Vous aviez d’ailleurs déjà collaboré ensemble sur son dernier EP sur le titre Moment. Comment vous êtes-vous rencontrés ?

On se connait par l’intermédiaire de nos managers car nous travaillons avec les mêmes équipes. Je suis aussi proche de Wes [Diplo] qui travaille avec King Henry. Ma copine est hyper pote avec Wes également donc c’est un petit monde!

 

Tu as dû acheter l’option sur ce second album pour être libre de toute contrainte. C’est donc vrai que la liberté a un prix !

Oui et son prix est assez énorme ! C’était beaucoup d’argent mais j’étais obligé de le faire. Le label sur lequel j’étais signé avait cette option sur un second album et ils ne voulaient littéralement rien en faire. Ils disaient qu’ils pouvaient garder l’option pendant 10 ans s’ils le souhaitaient mais au final c’était évident qu’ils voulaient juste gagner de l’argent dessus.
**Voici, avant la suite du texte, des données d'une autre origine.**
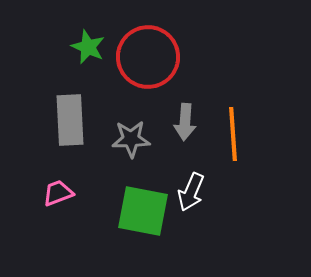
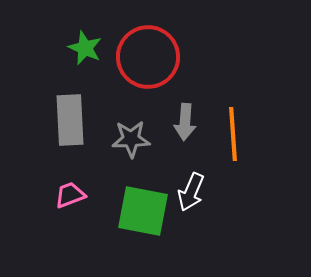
green star: moved 3 px left, 1 px down
pink trapezoid: moved 12 px right, 2 px down
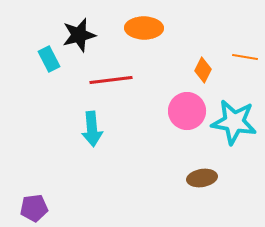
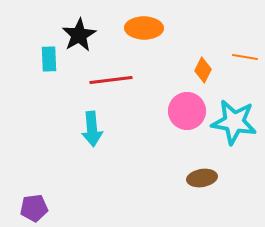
black star: rotated 16 degrees counterclockwise
cyan rectangle: rotated 25 degrees clockwise
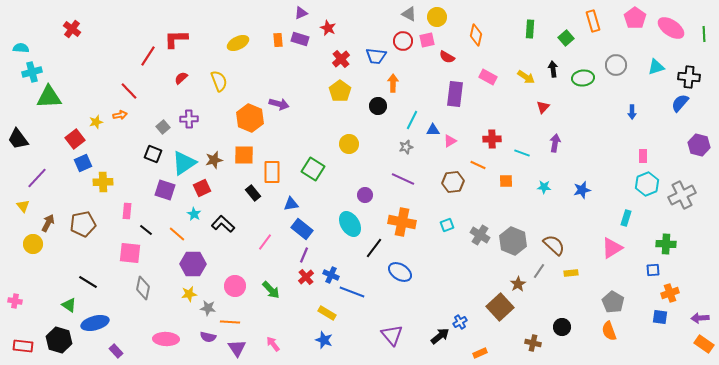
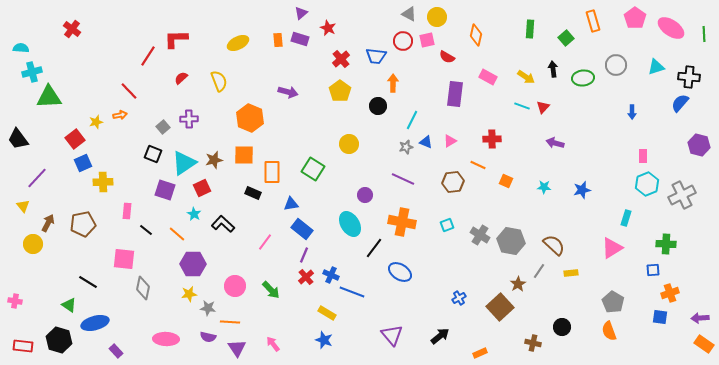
purple triangle at (301, 13): rotated 16 degrees counterclockwise
purple arrow at (279, 104): moved 9 px right, 12 px up
blue triangle at (433, 130): moved 7 px left, 12 px down; rotated 24 degrees clockwise
purple arrow at (555, 143): rotated 84 degrees counterclockwise
cyan line at (522, 153): moved 47 px up
orange square at (506, 181): rotated 24 degrees clockwise
black rectangle at (253, 193): rotated 28 degrees counterclockwise
gray hexagon at (513, 241): moved 2 px left; rotated 12 degrees counterclockwise
pink square at (130, 253): moved 6 px left, 6 px down
blue cross at (460, 322): moved 1 px left, 24 px up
A vrai dire, c’est illégal de garder une option donc j’aurais pu les poursuivre en justice mais quand j’ai comparé l’argent qu’il me faudrait pour un procès et le prix de l’option, c’était finalement moins cher de l’acheter.

 

téléchargementTu filmes et réalise toi-même les visuels de Rhye qui, pour la plupart, mettent en scène ta compagne Geneviève. Penses-tu qu’un artiste doit nécessairement avoir une muse ?

Je ne sais pas… Je pense que chaque artiste a son propre mode de fonctionnement. Personnellement, je n’ai pas de besoin de muse. Je peux faire de la musique en m’inspirant de tout ce qui m’arrive dans la vie. Il n’y a pas de règle prédéfinie. La seule chose dont on a finalement besoin c’est de soi-même.
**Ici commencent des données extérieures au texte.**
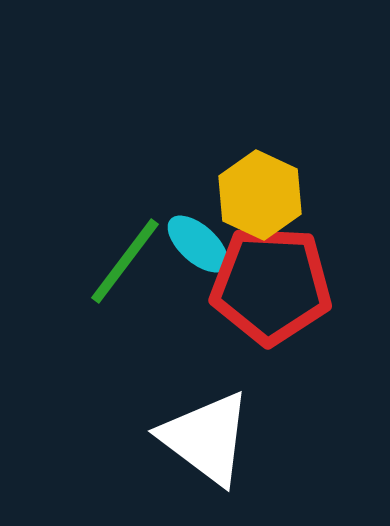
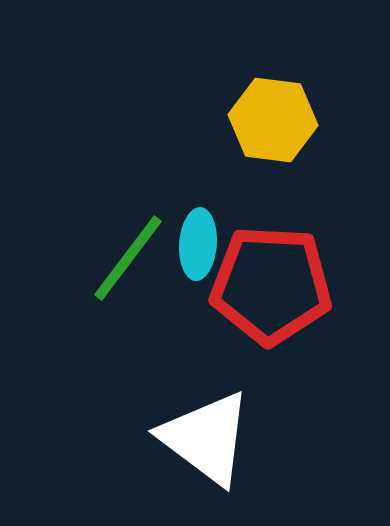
yellow hexagon: moved 13 px right, 75 px up; rotated 18 degrees counterclockwise
cyan ellipse: rotated 52 degrees clockwise
green line: moved 3 px right, 3 px up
 As-tu également chorégraphié les prochains concerts ?

Je ne dirais pas “chorégraphié” car il n’y a pas de danse ou de mouvements mais j’ai réfléchi au concept en effet. J’ai travaillé dessus avec mes musiciens qui sont hyper talentueux et j’ai essayé de les mettre à l’honneur. C’est vraiment une fierté d’être entouré d’artistes aussi doués.

Je me rappelle très bien de ton concert au Pitchfork Music Festival en 2015, il y avait un jeu d’ombres et de lumières.

Je ne peux pas utiliser de lumières vives. Quand j’étais jeune, j’ai développé une forme intense de synesthésie et je ne supporte plus les flashs depuis.

 

Nous avons déjà brièvement mentionné ta compagne, Geneviève Medow Jenkins. En creusant un peu sur internet, j’ai découvert qu’elle était la fondatrice d’Ambient Music For The Secular Sabbath, un projet mondial ayant pour but de réunir les gens autour d’une soirée/expérience multisensorielle et fédératrice. Tu as d’ailleurs participé à une de ces expériences au côté de Ry X et Lo Fang au Laguna Beach. Comment s’est déroulée cette soirée ?

C’était une soirée vraiment géniale ! J’ai adoré la prestation de Mat [Lo Fang] au violoncelle. Il a chanté, dansé, c’est un super danseur !  Il était accompagné de deux incroyables danseuses. Ry X est aussi un artiste incroyable. Ce sont tous les deux de très bons amis ! J’ai profité de l’occasion pour leur proposer de me rejoindre et on a donc chanté tous les trois, sans micro, en marchant au milieu du public qui était allongé au sol. C’est une expérience unique !

Vous devriez proposer une soirée de ce type sur Paris !

On aimerait beaucoup, il faut juste trouver le lieu idéal !

 

Je te propose de terminer cette interview par un jeu. Je vais te donner des débuts de paroles de chansons connues et tu les compléteras avec tes propres mots.

All I want for Christmas is … a dragon, which is a camera! – Tout ce que je souhaite pour Noël c’est… un dragon, c’est une caméra !

When I find myself in times of trouble … I silence myself and I press myself into a creative mood. – Quand je suis dans une mauvaise passe… je réprime ce sentiment et me met en mode créatif.

If you wanna be my lover you gotta … give. – Si tu veux sortir avec moi tu dois… donner.

I’m up all night to … it’s ok, I’ll cry with you. – Je reste éveillé toute la nuit pour… ça va aller, je pleurerai avec toi.

I can’t live if living is without … foods that nurture, bring and give love. Je ne peux pas vivre sans… des mets qui nourrissent, apportent et donnent de l’amour.

But we are living in a material world and I am … not a material guy! Mais nous vivons dans un monde matérialisete et je … ne suis pas un mec matérialiste !

You gotta fight for your right to … live. – Tu dois te battre pour ton droit à… vivre.

RHYE

NB : Initialement prévu le 23 mars au Trabendo, le concert de Rhye est déplacé à l’Elysée Montmartre.